## Task
Could you copy every line of the records below, character for character, without changing or leaving out anything?

**** Source records

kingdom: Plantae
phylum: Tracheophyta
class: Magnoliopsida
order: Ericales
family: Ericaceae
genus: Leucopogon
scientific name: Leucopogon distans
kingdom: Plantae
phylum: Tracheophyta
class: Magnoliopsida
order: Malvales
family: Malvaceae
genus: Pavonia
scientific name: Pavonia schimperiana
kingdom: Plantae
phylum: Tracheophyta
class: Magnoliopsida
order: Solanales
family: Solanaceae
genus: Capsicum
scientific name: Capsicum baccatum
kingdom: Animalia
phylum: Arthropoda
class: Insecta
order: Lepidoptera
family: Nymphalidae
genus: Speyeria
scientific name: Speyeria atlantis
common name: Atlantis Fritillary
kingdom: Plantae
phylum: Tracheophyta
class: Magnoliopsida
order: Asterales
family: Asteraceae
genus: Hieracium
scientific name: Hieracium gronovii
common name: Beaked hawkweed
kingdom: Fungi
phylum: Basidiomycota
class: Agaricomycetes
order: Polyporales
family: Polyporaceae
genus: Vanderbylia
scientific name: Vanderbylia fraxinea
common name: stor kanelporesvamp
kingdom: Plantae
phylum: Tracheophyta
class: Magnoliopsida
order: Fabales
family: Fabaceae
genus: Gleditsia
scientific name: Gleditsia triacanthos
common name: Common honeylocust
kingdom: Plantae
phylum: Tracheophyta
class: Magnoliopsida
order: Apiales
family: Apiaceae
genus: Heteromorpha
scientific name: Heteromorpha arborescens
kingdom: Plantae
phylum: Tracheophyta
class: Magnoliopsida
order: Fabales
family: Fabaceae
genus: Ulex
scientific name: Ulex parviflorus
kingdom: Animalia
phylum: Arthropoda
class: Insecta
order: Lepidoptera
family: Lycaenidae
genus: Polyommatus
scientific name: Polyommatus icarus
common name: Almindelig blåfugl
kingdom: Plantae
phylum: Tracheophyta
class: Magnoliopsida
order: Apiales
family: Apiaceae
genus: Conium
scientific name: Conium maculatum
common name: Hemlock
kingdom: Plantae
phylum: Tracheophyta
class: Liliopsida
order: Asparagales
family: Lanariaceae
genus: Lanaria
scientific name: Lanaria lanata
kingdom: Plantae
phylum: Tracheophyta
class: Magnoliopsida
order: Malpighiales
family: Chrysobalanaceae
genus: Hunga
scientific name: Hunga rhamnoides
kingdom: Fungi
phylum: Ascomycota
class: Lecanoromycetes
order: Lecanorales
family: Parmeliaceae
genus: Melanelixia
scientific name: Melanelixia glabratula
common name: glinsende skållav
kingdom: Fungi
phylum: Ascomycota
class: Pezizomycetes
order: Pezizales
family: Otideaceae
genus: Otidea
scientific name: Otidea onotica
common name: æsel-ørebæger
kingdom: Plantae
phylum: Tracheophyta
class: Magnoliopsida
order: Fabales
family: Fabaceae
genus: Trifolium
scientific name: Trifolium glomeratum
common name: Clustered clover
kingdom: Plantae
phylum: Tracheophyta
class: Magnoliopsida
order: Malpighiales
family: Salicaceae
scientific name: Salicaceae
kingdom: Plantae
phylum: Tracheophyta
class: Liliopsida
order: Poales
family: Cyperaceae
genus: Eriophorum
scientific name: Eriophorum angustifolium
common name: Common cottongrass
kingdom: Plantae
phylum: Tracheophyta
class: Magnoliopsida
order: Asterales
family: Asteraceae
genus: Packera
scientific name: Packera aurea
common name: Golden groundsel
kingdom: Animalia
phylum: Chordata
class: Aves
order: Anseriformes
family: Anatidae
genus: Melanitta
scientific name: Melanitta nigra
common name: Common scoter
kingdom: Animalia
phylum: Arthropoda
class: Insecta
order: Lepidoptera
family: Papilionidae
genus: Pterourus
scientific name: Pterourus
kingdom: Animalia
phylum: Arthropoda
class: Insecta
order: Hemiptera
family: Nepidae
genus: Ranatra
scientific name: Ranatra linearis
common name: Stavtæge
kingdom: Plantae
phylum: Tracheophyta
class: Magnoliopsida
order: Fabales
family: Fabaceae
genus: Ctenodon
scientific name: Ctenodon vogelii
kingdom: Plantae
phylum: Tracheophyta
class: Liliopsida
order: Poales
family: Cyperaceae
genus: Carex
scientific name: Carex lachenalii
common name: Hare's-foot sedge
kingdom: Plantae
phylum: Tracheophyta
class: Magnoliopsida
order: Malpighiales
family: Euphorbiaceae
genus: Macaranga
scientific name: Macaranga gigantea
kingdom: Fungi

********

## Answer to the exercise
kingdom: Plantae
phylum: Tracheophyta
class: Magnoliopsida
order: Ericales
family: Ericaceae
genus: Leucopogon
scientific name: Leucopogon distans
kingdom: Plantae
phylum: Tracheophyta
class: Magnoliopsida
order: Malvales
family: Malvaceae
genus: Pavonia
scientific name: Pavonia schimperiana
kingdom: Plantae
phylum: Tracheophyta
class: Magnoliopsida
order: Solanales
family: Solanaceae
genus: Capsicum
scientific name: Capsicum baccatum
kingdom: Animalia
phylum: Arthropoda
class: Insecta
order: Lepidoptera
family: Nymphalidae
genus: Speyeria
scientific name: Speyeria atlantis
common name: Atlantis Fritillary
kingdom: Plantae
phylum: Tracheophyta
class: Magnoliopsida
order: Asterales
family: Asteraceae
genus: Hieracium
scientific name: Hieracium gronovii
common name: Beaked hawkweed
kingdom: Fungi
phylum: Basidiomycota
class: Agaricomycetes
order: Polyporales
family: Polyporaceae
genus: Vanderbylia
scientific name: Vanderbylia fraxinea
common name: stor kanelporesvamp
kingdom: Plantae
phylum: Tracheophyta
class: Magnoliopsida
order: Fabales
family: Fabaceae
genus: Gleditsia
scientific name: Gleditsia triacanthos
common name: Common honeylocust
kingdom: Plantae
phylum: Tracheophyta
class: Magnoliopsida
order: Apiales
family: Apiaceae
genus: Heteromorpha
scientific name: Heteromorpha arborescens
kingdom: Plantae
phylum: Tracheophyta
class: Magnoliopsida
order: Fabales
family: Fabaceae
genus: Ulex
scientific name: Ulex parviflorus
kingdom: Animalia
phylum: Arthropoda
class: Insecta
order: Lepidoptera
family: Lycaenidae
genus: Polyommatus
scientific name: Polyommatus icarus
common name: Almindelig blåfugl
kingdom: Plantae
phylum: Tracheophyta
class: Magnoliopsida
order: Apiales
family: Apiaceae
genus: Conium
scientific name: Conium maculatum
common name: Hemlock
kingdom: Plantae
phylum: Tracheophyta
class: Liliopsida
order: Asparagales
family: Lanariaceae
genus: Lanaria
scientific name: Lanaria lanata
kingdom: Plantae
phylum: Tracheophyta
class: Magnoliopsida
order: Malpighiales
family: Chrysobalanaceae
genus: Hunga
scientific name: Hunga rhamnoides
kingdom: Fungi
phylum: Ascomycota
class: Lecanoromycetes
order: Lecanorales
family: Parmeliaceae
genus: Melanelixia
scientific name: Melanelixia glabratula
common name: glinsende skållav
kingdom: Fungi
phylum: Ascomycota
class: Pezizomycetes
order: Pezizales
family: Otideaceae
genus: Otidea
scientific name: Otidea onotica
common name: æsel-ørebæger
kingdom: Plantae
phylum: Tracheophyta
class: Magnoliopsida
order: Fabales
family: Fabaceae
genus: Trifolium
scientific name: Trifolium glomeratum
common name: Clustered clover
kingdom: Plantae
phylum: Tracheophyta
class: Magnoliopsida
order: Malpighiales
family: Salicaceae
scientific name: Salicaceae
kingdom: Plantae
phylum: Tracheophyta
class: Liliopsida
order: Poales
family: Cyperaceae
genus: Eriophorum
scientific name: Eriophorum angustifolium
common name: Common cottongrass
kingdom: Plantae
phylum: Tracheophyta
class: Magnoliopsida
order: Asterales
family: Asteraceae
genus: Packera
scientific name: Packera aurea
common name: Golden groundsel
kingdom: Animalia
phylum: Chordata
class: Aves
order: Anseriformes
family: Anatidae
genus: Melanitta
scientific name: Melanitta nigra
common name: Common scoter
kingdom: Animalia
phylum: Arthropoda
class: Insecta
order: Lepidoptera
family: Papilionidae
genus: Pterourus
scientific name: Pterourus
kingdom: Animalia
phylum: Arthropoda
class: Insecta
order: Hemiptera
family: Nepidae
genus: Ranatra
scientific name: Ranatra linearis
common name: Stavtæge
kingdom: Plantae
phylum: Tracheophyta
class: Magnoliopsida
order: Fabales
family: Fabaceae
genus: Ctenodon
scientific name: Ctenodon vogelii
kingdom: Plantae
phylum: Tracheophyta
class: Liliopsida
order: Poales
family: Cyperaceae
genus: Carex
scientific name: Carex lachenalii
common name: Hare's-foot sedge
kingdom: Plantae
phylum: Tracheophyta
class: Magnoliopsida
order: Malpighiales
family: Euphorbiaceae
genus: Macaranga
scientific name: Macaranga gigantea
kingdom: Fungi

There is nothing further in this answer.